Cumhurbaşkanı Abdullah Gül, 2014'ün ilk ziyaretini İtalya'nın başkenti Roma'ya yapıyor.
Dünya tarihinin iki derin kenti, dünün Doğu Roma'sı İstanbul'la, Yeni Roma arasında farklı bir ilişki var ve o yeni bir biçimle sürüyor. İki ülke, Türkiye ve İtalya arasında da geçmişe dayanan ve bugün de süren derin ilişkiler var. Yeşilköy Havaalanı'na gittiğimde şaşırıyorum. Geziye 200'e yakın işadamı katılıyor.
Bunun basit cevabı, İtalya'nın yakın bir ülke veya modanın merkezi olması değil, İtalya'nın bir KOBİ ülkesi olması. Bu nedenle farklı bölgelerden çok sayıda işadamı İtalya yolcusu.
Sadece bu da değil, İtalya, Türkiye'nin AB yolculuğuna da en büyük desteği veren ülkelerden. Cumhurbaşkanı Gül özellikle bunun altını çizdi: "Tam üyelik konusunda, AB içindeki büyük ülkeler arasında İngiltere hariç bize bu kadar büyük destek veren yoktur."
Bu nedenle İtalya gezisi, Türkiye'nin 2014'te hızlı başladığı AB ilişkilerinin önemli bir parçası. Hele AB dönem başkanlığının bir süre sonra İtalya'ya geçeceği düşünülürse...
Gezinin ilk günü konuştuğumuz Cumhurbaşkanı Gül, AB ile ilişkilerin neden önemli olduğuna dair iki önemli noktaya dikkat çekti:
Birincisi demokrasi ve hukuk standartlarıydı. Cumhurbaşkanı Gül, AB ile ilişkilerde bu standartların önemine değiniyor ve şöyle diyordu:
"Biz nihayette demokrasiye, hukukun üstünlüğüne inanan, temel hak ve özgürlüklerin AB standartlarında olması için gayret sarf eden bir ülkeyiz. Son on yıldaki reformların özü de budur. Bu şundan dolayı da elzemdir... Türkiye petrolü, doğalgazı olan bir ülke değil. Türkiye'nin zenginliği, dinamik insan gücü, genç nüfusu ve çalışkan insanlarıdır. Bu zenginliği, hukukun üstünlüğü standartları ve demokrasi ile birleştiği zaman Türkiye'nin gücü ortaya çıkar. Onun için bütün bu standartları güçlü hale getirmeye çalışıyoruz. Onun için AB ile ilişkilerimiz çok önemli."

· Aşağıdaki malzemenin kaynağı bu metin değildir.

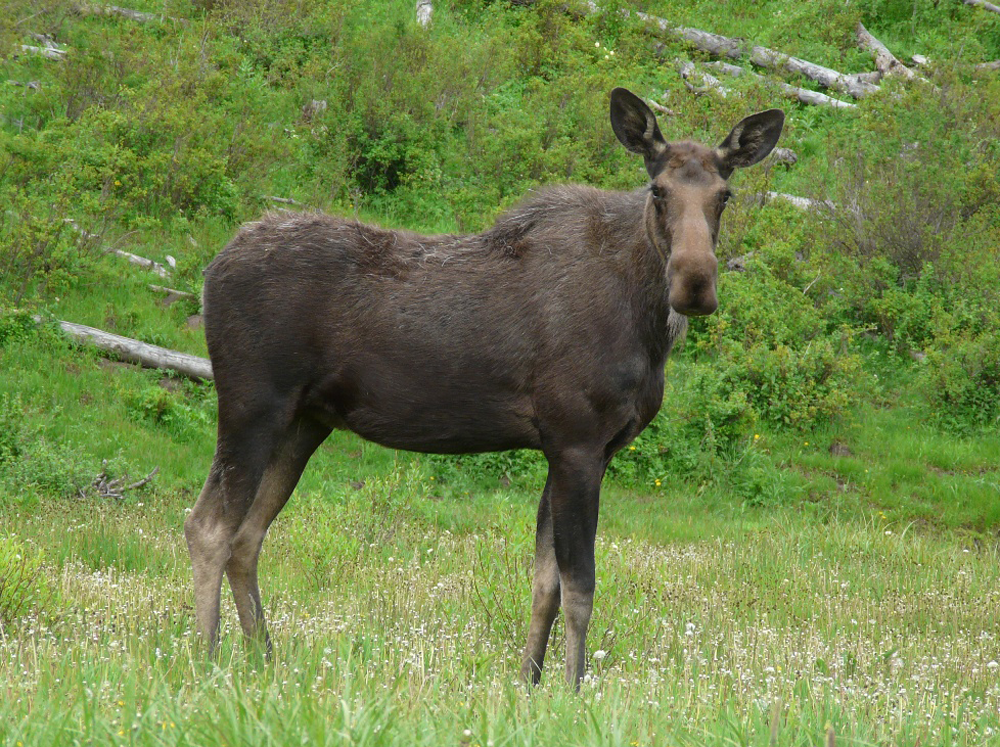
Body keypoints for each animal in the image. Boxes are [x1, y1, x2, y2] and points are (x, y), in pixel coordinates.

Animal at [186, 89, 780, 688]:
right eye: (658, 191)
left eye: (724, 194)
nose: (694, 283)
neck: (647, 326)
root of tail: (211, 271)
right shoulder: (577, 440)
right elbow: (581, 586)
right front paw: (573, 688)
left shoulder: (574, 448)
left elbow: (545, 584)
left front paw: (530, 682)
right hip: (251, 405)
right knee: (208, 526)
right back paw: (208, 660)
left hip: (304, 421)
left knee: (246, 537)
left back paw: (264, 660)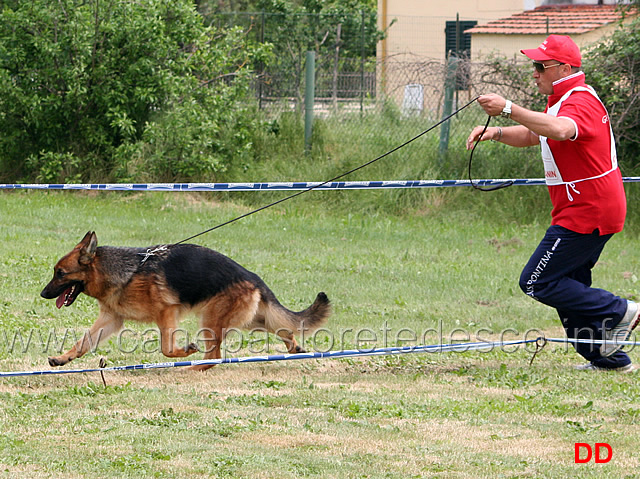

AB ile ilişkilerdeki ikinci önemli ayak ise ekonomiydi... Cumhurbaşkanı Gül, Avrupa pazarının Türkiye için ne anlama geldiğini, yaşadığı tecrübelerden yola çıkarak anlatıyordu:
"Ekonomik açıdan baktığınızda da ticaretimizin yarısı Avrupa ile. Başka hangi ülkeye giderseniz gidin, Avrupa kadar zengin değil. Yeni pazarlar için çok uğraşıyoruz. Ben 12 Afrika ülkesini ziyaret ettim. Afrika'dan 18 cumhurbaşkanı ağırladım. Ne olursa olsun hepsinin milli geliri, güçleri bellidir. Dolayısıyla AB ile ekonomik ilişkilerimizi asla küçümseyemeyiz, ihmal edemeyiz. Türkiye'ye doğrudan yatırımlara, tahvil alımlarına baktığımızda ana kaynak yine Avrupa'dır. Bu, ayrıca başka ülkelerle ilişkilerimize alternatif değildir. AB ile ilişkilerimizin gelişmesi Ortadoğu ile İslam dünyası ile Orta Asya ülkeleriyle zayıflaması anlamına gelmez. Tam tersine burayla güçlü olması bizi diğer dünyalarla çok güçlü ve itibarlı hale getirir. Ayrıca demokratik, siyasi, hukuk standartları güçlü olan bir ülkenin kendi halkı nezdinde itibarı artar, dünyada da... Böyle geniş bir açıdan bakıldığında, bu ilişkilerimizin değeri açıktır. Bu çerçevede son temasların hepsinin yararlı olduğunu düşünüyorum."
Türkiye demokrasisini, hukuk standartlarını yükseltmek, ekonomik ilişkileri geliştirmek isterken 17 Aralık'ta ülke Cumhurbaşkanı'nın deyimiyle "türbülansa" sokulmuştu. Peki bu doğal mıydı? "
Hak etmediğimiz bir ortam içindeyiz. Hak etmediğimiz tartışmalar yaşanıyor. Nasıl kaynaklandı, ne oldu, bu ayrı bir konu."